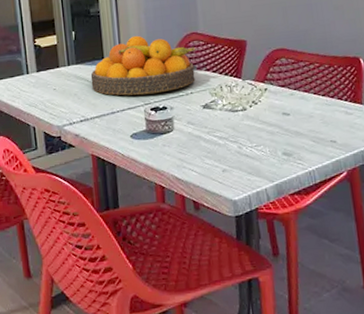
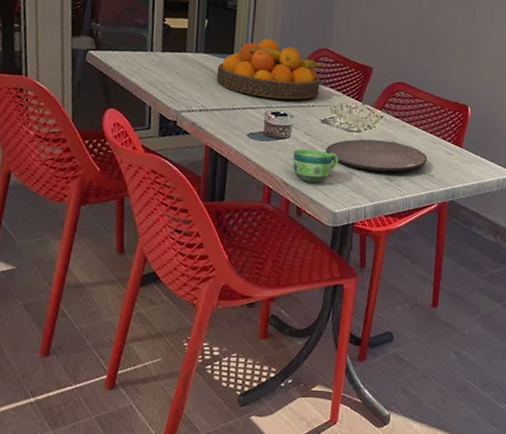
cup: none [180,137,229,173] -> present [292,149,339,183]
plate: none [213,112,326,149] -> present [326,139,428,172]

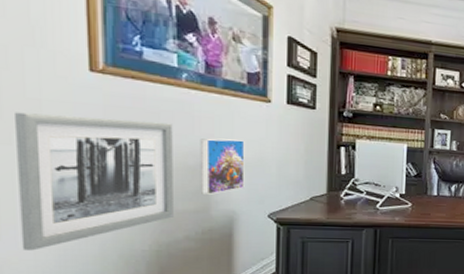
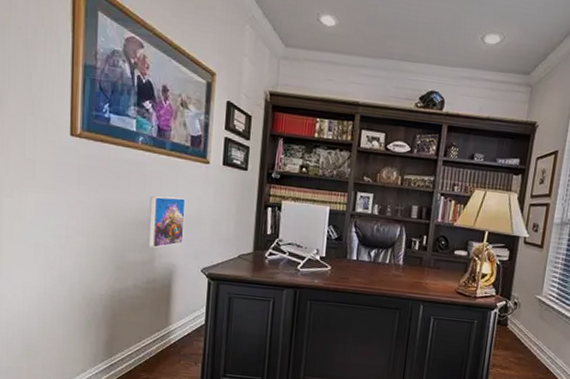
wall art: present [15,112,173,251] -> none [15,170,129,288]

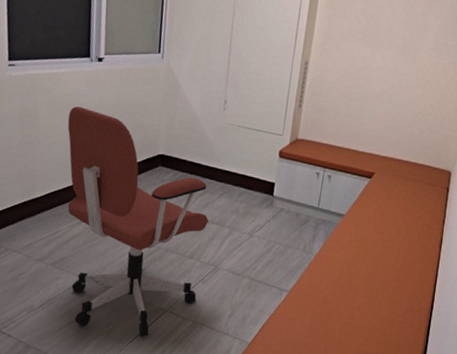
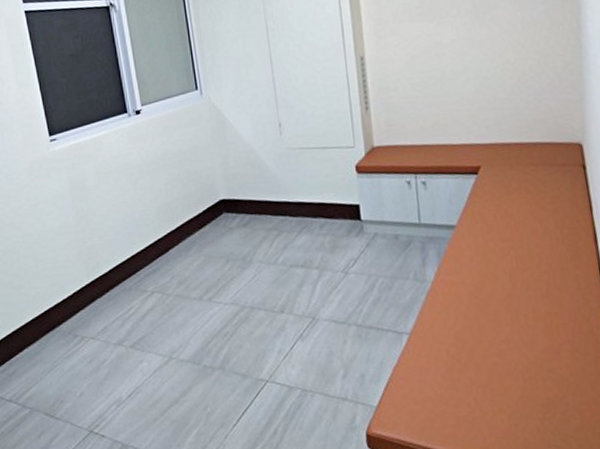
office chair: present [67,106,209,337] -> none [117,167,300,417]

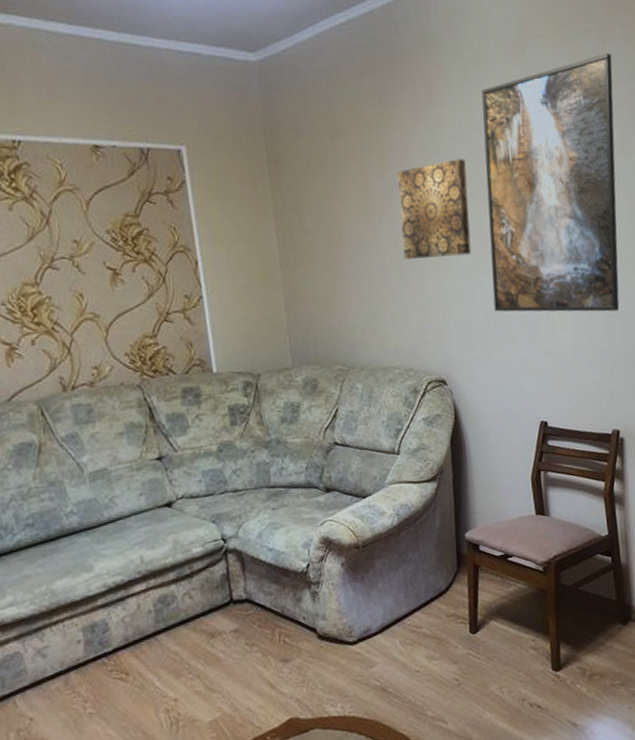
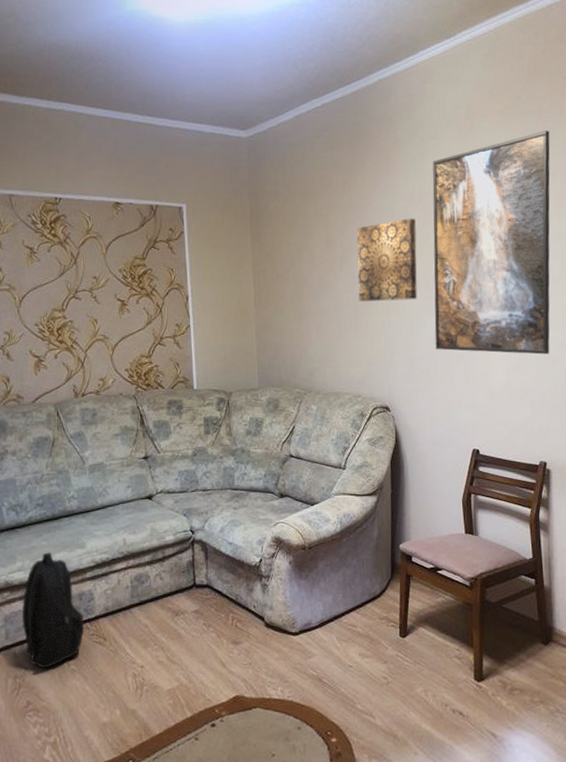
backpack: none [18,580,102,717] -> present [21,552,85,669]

--

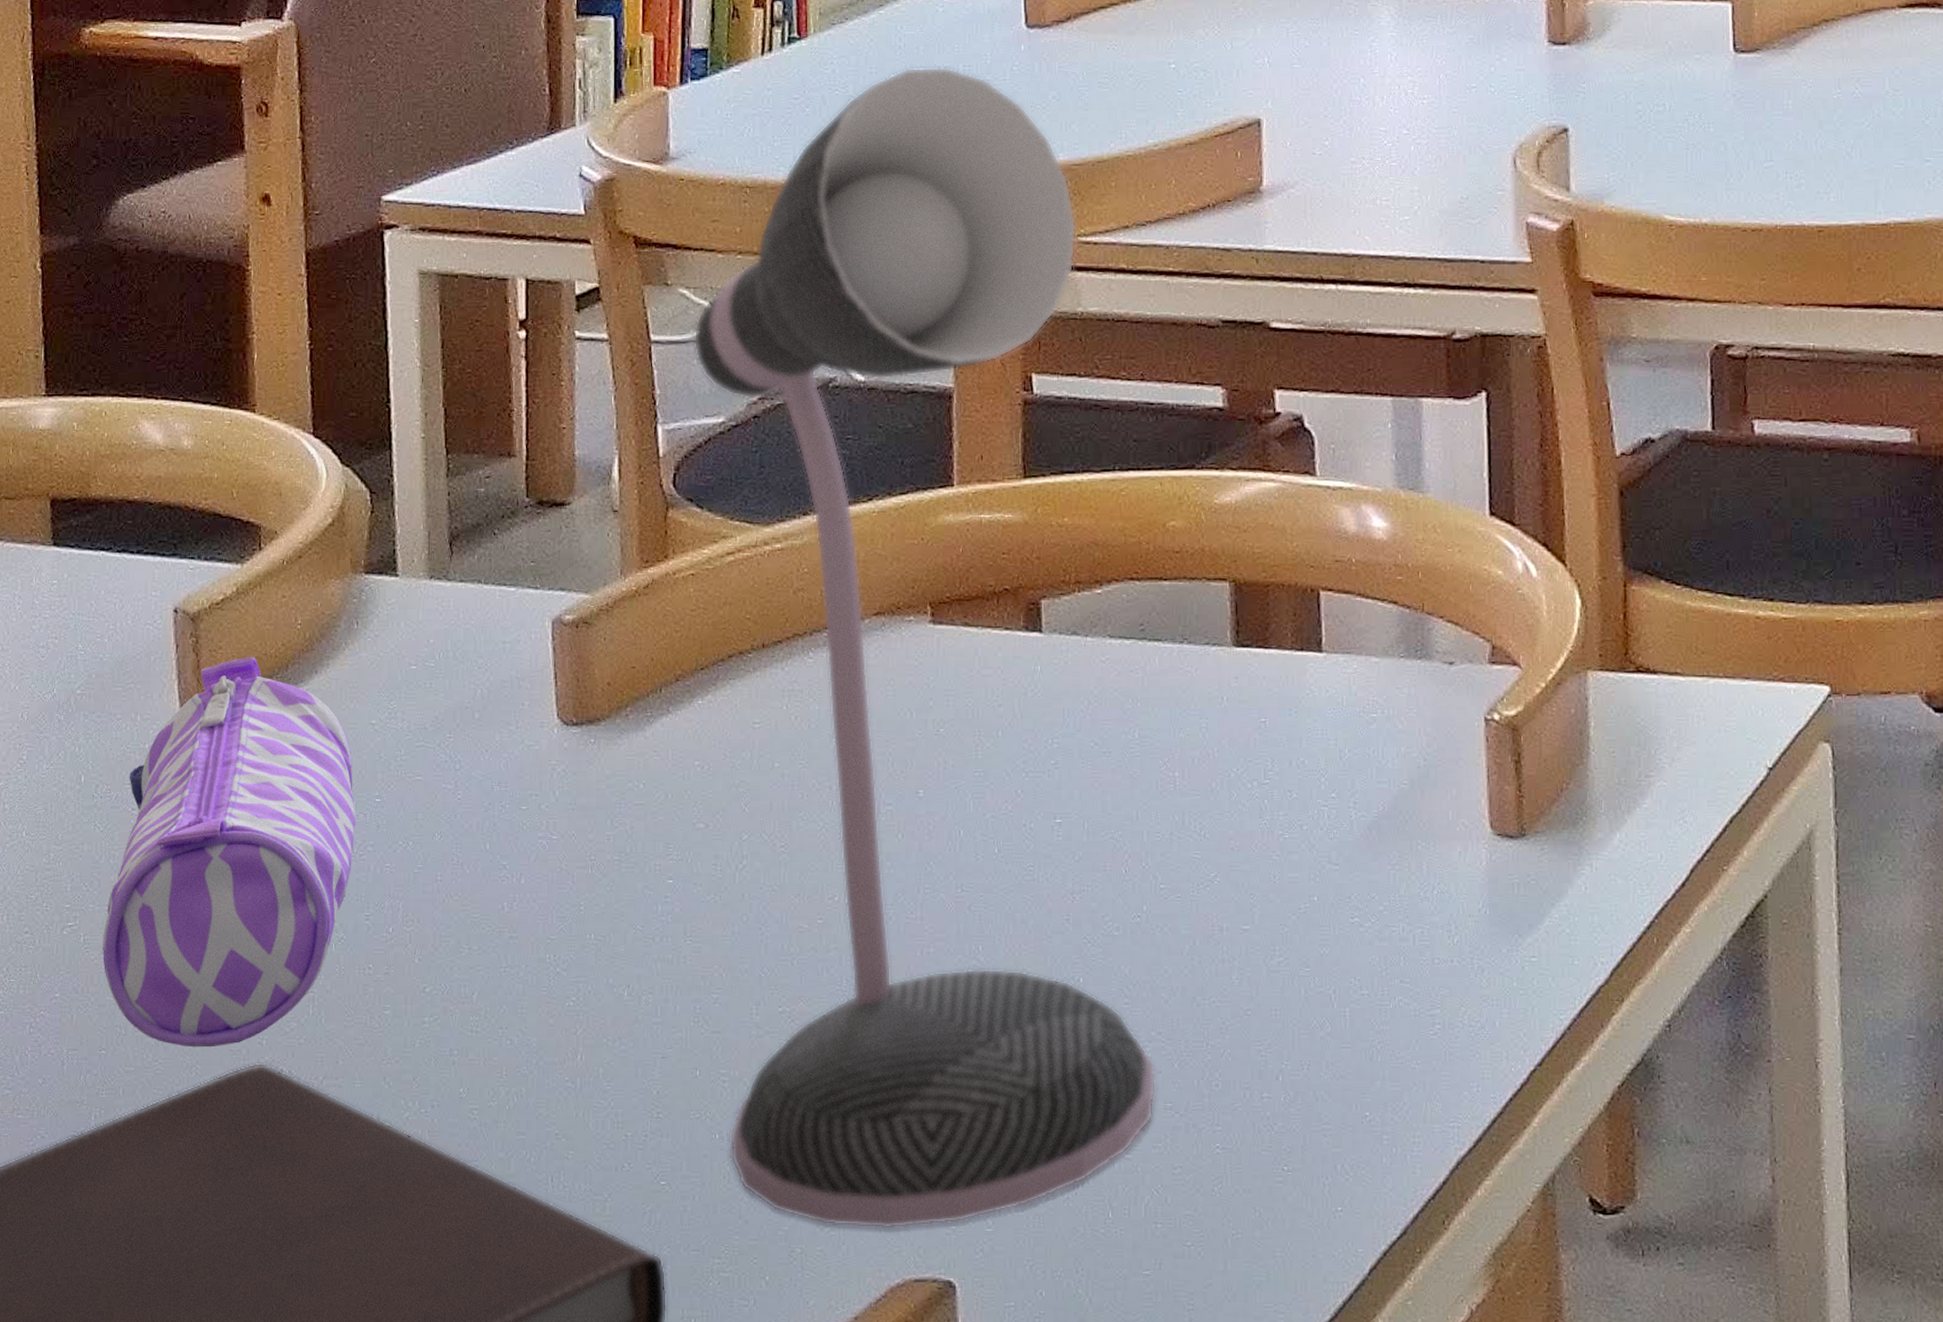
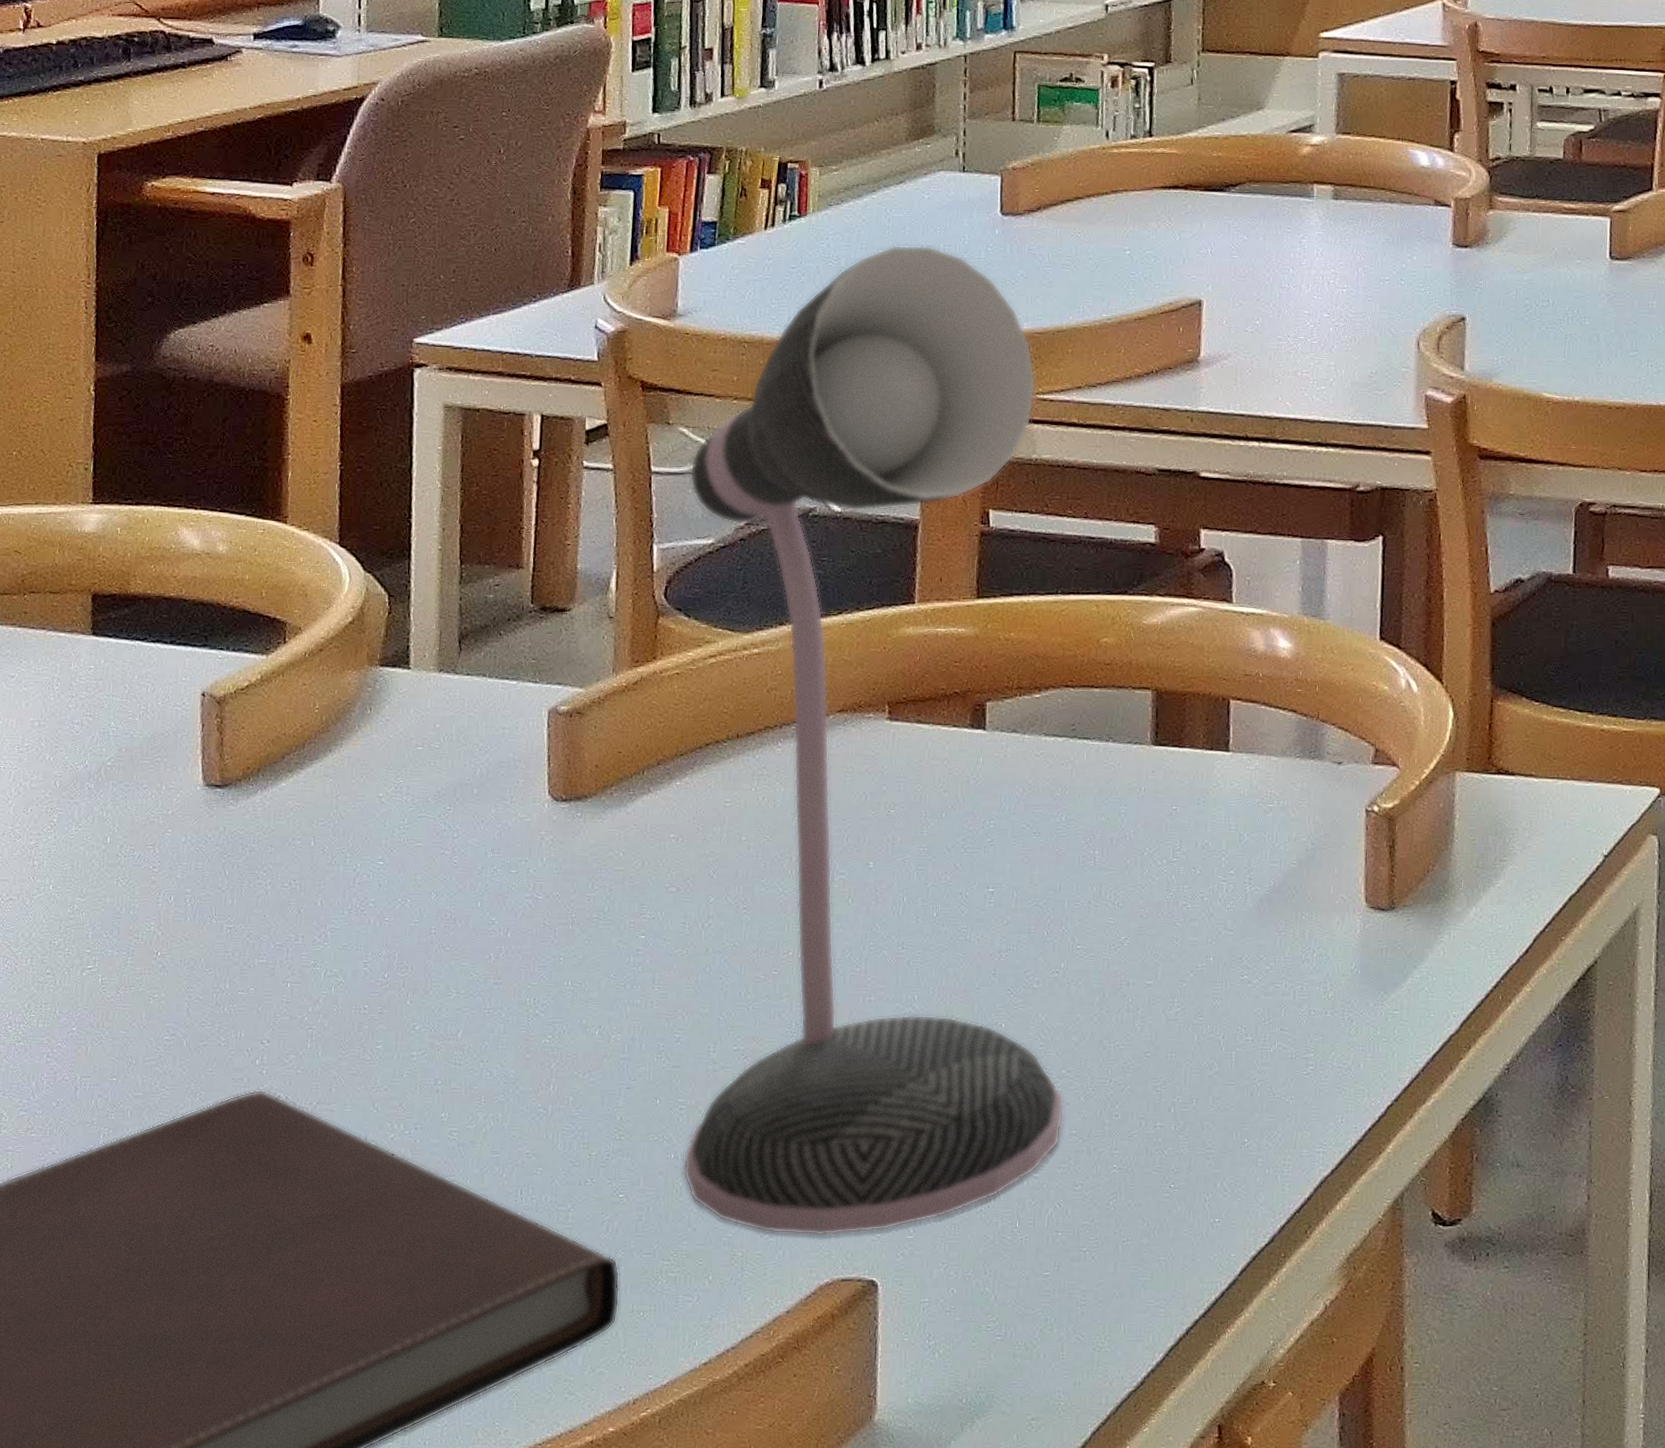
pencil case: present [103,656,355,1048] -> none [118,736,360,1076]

→ Task goal: In the listing above, find the line containing "cup: none [180,137,229,173]". Output it and every line after it up to and including the line containing "backpack: none [18,580,102,717]", exactly, but skip the pictures.

→ Task result:
cup: none [180,137,229,173] -> present [292,149,339,183]
plate: none [213,112,326,149] -> present [326,139,428,172]

wall art: present [15,112,173,251] -> none [15,170,129,288]

office chair: present [67,106,209,337] -> none [117,167,300,417]

backpack: none [18,580,102,717] -> present [21,552,85,669]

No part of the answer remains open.